▸ Job item
Answer these questions about the post on replicable development environments:
(a) What three qualities of a process does the post say make you a professional?
(b) Which tool does the post name for isolating libraries when working on Python?
(c) What does the post say you want when an update messes up your environment?

▸ Supplied text
Lately I have spent a lot of thoughts on building repeatable processes that can be trusted. I think that there lies the difference between being a happy hacker cracking out code for the fun of it and a happy hacker delivering something you can count on. What makes you a professional is a process that is stable, is safe, and permits you to evolve without regressions.
As part of this process I focused more on Continuous Integration and on techniques for testing. I think a big part of having a good process is to have an environment you can control, easily configure and replicate as you want. Have you ever updated something on your development machine and all the hell breaks loose? Well, I do not like that. Sure, there are a few tools we can use:
- Virtualenv when working on python, to isolate the libraries you want to access
- RVM and Gemfiles to play with different versions of Ruby/JRuby + libraries for different projects
- Cabal, which permits to specify project specific sets of libraries for Haskell projects (and BTW good luck with that…)
- Maven to specify which version of the java compiler you want to use and which dependencies
These tools help a lot, but they are not nearly enough. Sometimes you have to access shared libraries, sometimes you need a certain tool (apache httpd? MySQL? Postgresql?) installed and configured in a certain way, for example:
- you could need to have an apache httpd configured on a certain port, for a certain domain name
- you could need a certain set of users for your DB, with specific permissions set
- you could need to use a specific compiler, maybe even a specific version (C++’11, anyone?)
There are many things that you could need to control to have a fully replicable environment. Sometimes you can just use some scripts to create that environment and distribute those scripts. Sometimes you can give instructions, listing all the steps to replicate that environment. The problem is that other contributors could fail to execute those steps and your whole environment could be messed up when you update something in your system. When that happen you want a button to click to return to a known working state.

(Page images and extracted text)
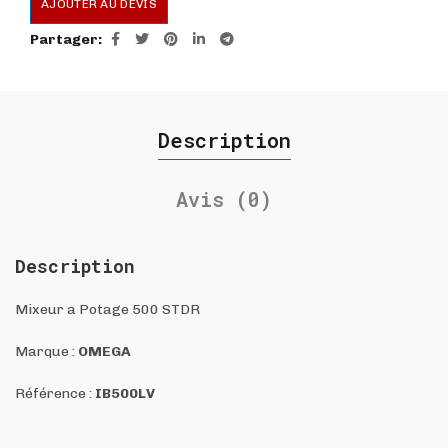
AJOUTER AU DEVIS
Partager
Description
Avis (0)
Description
Mixeur a Potage 500 STDR
Marque :
OMEGA
Référence :
IB500LV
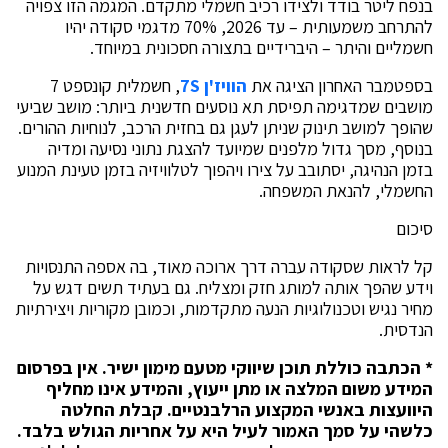
בנפח ליטר בודד ולצידו רכיב חשמלי מתקדם. המגמה הזו צפויה
להתרחב משמעותית – עד 2026, 70% מדגמי סקודה יהיו
חשמליים והיתר – היברידיים בתצורה חסכונית במיוחד.
בספטמבר האחרון הציגה את
הוויז'ן 7S
, חשמלית קונספט 7
מושבים שמדגימה תפיסת תא נוסעים חדשנית ביותר: מושב שביעי
שהופך למושב תינוק שניתן לעגן גם בחזית הרכב, לנוחיות ההורים.
בנוסף, מסך גדול מלפנים שמיועד להצגת נתוני נסיעה ומדיה
בזמן הנהיגה, יסתובב על צירו ויהפוך לטלוויזיה בזמן טעינת המנוע
החשמלי, להנאת המשפחה.
סיכום
קל לראות שסקודה עברה דרך ארוכה מאוד, בה אספה התנסויות
וידע שהפך אותה למותג חזק ומצליח. גם בעתיד תשים דגש על
מחיר נגיש וטכנולוגיות הנעה מתקדמות, וכמובן מקוריות ויצירתיות
הנדסית.
* הכתבה כוללת תוכן שיווקי מטעם מימון ישיר. אין בפרסום
המידע משום המלצה או מתן ייעוץ, והמידע אינו מחליף
היוועצות באנשי המקצוע הרלבנטיים. קבלת החלטה
כלשהי על סמך האמור לעיל היא על אחריות הגולש בלבד.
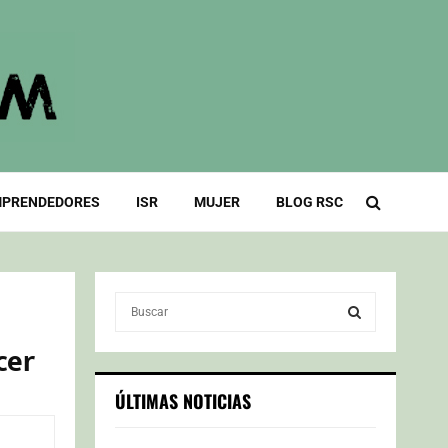
PRENDEDORES
ISR
MUJER
BLOG RSC
S
e
a
cer
S
r
c
E
ÚLTIMAS NOTICIAS
h
f
A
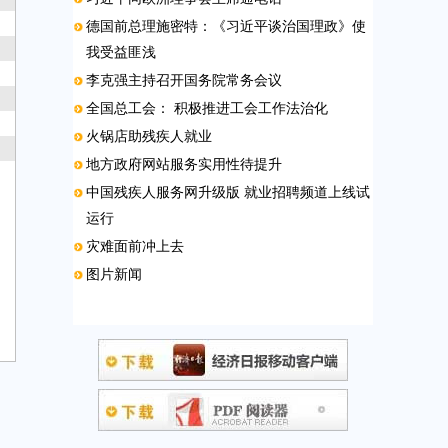
德国前总理施密特：《习近平谈治国理政》使
我受益匪浅
李克强主持召开国务院常务会议
全国总工会： 积极推进工会工作法治化
火锅店助残疾人就业
地方政府网站服务实用性待提升
中国残疾人服务网升级版 就业招聘频道上线试
运行
灾难面前冲上去
图片新闻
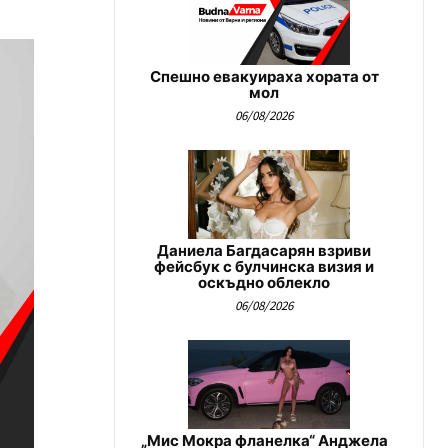
Спешно евакуираха хората от
мол
06/08/2026
Даниела Багдасарян взриви
фейсбук с булчинска визия и
оскъдно облекло
06/08/2026
„Мис Мокра фланелка“ Анджела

▸ Result
(a) A process that is stable, is safe, and permits you to evolve without regressions.
(b) Virtualenv.
(c) A button to click to return to a known working state.